LinkedIn has become really noisy with folks espousing extreme productivity thanks to AI. I’m skeptical. Yes, I think AI is going to be a massive shift, but we’re early in the process. So far, there hasn’t been much measurable impact beyond people not using skills and losing them. With that said, being at the beginning of the changes, tooling is important. The folks trying to achieve extreme productivity with AI spinning up 30+ agents need automation to make it work and the tools are a moving target. With that in mind, here are a few tools that I’ve been writing and using that have been somewhat successful.
First off, while I’ve used Code and Gemini, my primary driver is Claude Code. I haven’t noticed major differences that have made me want to use multiple agents with different providers. Maybe that makes me low on the adoption totem pole, but again, I’m skeptical the work is worth it. It is really hard to measure this stuff, so unless it clearly helps to finish work, I’m not really going to spend much time on it.
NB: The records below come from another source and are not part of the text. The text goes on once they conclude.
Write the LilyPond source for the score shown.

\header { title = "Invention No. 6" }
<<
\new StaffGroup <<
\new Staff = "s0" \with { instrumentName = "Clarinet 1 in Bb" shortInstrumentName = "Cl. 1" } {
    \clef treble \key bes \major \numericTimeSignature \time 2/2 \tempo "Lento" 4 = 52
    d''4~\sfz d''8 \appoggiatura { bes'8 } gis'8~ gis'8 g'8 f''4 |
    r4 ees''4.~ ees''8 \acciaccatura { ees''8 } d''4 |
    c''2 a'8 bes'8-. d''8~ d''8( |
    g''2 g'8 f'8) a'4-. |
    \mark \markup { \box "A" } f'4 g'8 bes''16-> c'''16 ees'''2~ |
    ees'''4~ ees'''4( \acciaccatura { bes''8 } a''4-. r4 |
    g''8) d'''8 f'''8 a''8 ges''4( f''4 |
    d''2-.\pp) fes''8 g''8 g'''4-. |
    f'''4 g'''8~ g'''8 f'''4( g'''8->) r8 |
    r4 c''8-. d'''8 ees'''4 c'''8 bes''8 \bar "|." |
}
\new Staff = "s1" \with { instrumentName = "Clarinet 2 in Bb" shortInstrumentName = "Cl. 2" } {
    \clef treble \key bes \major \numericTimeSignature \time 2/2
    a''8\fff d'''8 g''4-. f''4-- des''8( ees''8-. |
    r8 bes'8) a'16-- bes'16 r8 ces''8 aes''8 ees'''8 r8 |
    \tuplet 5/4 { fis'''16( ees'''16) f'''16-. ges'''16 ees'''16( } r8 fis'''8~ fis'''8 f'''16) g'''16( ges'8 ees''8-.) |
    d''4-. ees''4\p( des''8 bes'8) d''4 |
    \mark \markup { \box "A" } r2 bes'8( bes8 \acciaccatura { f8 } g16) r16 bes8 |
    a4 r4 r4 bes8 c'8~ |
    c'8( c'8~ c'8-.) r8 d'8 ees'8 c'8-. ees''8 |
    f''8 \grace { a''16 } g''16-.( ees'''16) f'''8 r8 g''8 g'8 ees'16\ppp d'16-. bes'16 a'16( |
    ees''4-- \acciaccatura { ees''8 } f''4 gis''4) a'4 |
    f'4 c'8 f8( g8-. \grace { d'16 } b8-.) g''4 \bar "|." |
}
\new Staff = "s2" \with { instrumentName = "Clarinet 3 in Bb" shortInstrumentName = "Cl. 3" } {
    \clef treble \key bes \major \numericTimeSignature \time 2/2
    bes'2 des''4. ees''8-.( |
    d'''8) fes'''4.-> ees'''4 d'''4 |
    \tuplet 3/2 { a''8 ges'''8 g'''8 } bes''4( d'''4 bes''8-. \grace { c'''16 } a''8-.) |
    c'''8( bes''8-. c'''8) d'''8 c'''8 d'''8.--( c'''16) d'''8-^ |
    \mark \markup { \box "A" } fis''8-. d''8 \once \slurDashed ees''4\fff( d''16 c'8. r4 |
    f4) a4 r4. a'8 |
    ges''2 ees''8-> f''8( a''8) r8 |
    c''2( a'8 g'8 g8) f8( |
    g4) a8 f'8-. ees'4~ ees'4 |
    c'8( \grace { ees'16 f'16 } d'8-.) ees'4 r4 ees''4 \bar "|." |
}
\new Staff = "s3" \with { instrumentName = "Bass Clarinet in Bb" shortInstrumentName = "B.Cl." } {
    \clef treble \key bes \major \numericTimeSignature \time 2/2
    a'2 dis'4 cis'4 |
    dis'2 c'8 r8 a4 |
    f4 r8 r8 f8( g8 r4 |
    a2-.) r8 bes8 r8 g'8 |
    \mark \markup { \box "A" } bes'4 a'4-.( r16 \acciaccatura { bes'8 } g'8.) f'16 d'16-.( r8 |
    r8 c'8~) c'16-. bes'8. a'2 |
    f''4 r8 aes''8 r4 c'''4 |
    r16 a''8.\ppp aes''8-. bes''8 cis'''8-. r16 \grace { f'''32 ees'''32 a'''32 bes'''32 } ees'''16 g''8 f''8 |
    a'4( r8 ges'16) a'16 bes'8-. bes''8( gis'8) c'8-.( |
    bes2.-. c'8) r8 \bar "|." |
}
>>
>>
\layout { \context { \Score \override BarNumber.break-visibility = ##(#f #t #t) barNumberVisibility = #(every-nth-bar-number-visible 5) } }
The first tool I want to call out is workset . I used superset.sh and found the breakdown from repo to worktree to terminals was simple and easy to use. My only frustrations revolved around the terminal being less than ideal and doing small things in code wasn’t intuitive. I’ve used Emacs forever at this point, so it was the natural place for me to replicate similar functionality in an environment that helped me land in familiar territory when I needed it. For example, Emacs has magit for working with git and it is extremely helpful when I need to fix up an repo that might have gotten vibed into a bad state. I don’t think anyone should use my workset tool, but it was easy to build and works reasonably well. If you are struggling to organize your agents, write tooling to fix it that makes sense to you.
The second tool is rek . The name is trolling Nick and the tool he has been working on called erk . One thing about Erk that is really valuable is the public nature of the work it does. Everything is on public systems like Github to provide as much transparency as possible. I’ve always felt code review is more about communicating what is going on and less about humans finding bugs. Tests should catch bugs. In this new world of AI, your prompts and planning become important artifacts that communicate your intent and helps you learn how to improve leveraging AI amongst your team.
So, why rek?
I tried Gas Town and wished it worked as advertised. The blogs mentioned “slinging” work to “polecats” and you could continue doing things in your “director” session. My v1 of rek managed terminals and tried to do similar things like spawning new processes with claude sessions that I could manage in tmux. When I tried superset.sh, the tmux behavior wasn’t necessary. Also, it was painful to get things to work in the background. This was important to me because I wanted work to happen while I was in meetings. When I ditched the tmux side, I reset and tried to make a system that broke down work like Gas Town, but didn’t use beads and actually worked to do thigns in parallel. This time it worked well and I had my sessions spinning up multiple agents in parallel and building in the background. So, that is what rek does and I’m pretty happy with it. I do have some functionality to use Linear tickets as well, but we’ll if that develops.
The last tool I’ve been playing with is crow
. Crow is a code review tool to help me more quickly review code and fix code after someone has suggestions on a PR. I’m not as bullish on this tool, but I do like the ergonomics. You run crow review $PR and it will download and review it. If it is your PR, it will try to address comments. The reviewers are decent and simpler than something like the /code-review tool in claude. Erk also has a really great /erk:pr-address command that you can use in a session, so maybe I’ll make crow review use that when it starts a session. At the end of the day, the goal was something local that could make changes, run tests, and try the code in question to better analyze it. It is still a work in progress, but I like the ergonomics and the output is comparable with other tools.
None of these tools are life changing and make me hyperbolically productive with AI. They are small tools that I found helpful, and more importantly, I learned things by building them. When the web was new we viewed source to see how things were built and learned. Building tools for AI feels similar, but with the addition of intense existential feelings around what it means to build. I hope folks put the extreme anecdotal opinions on AI productivity in perspective and try to pull out a little inspiration for how to try new things with AI. Tools are a great way to learn.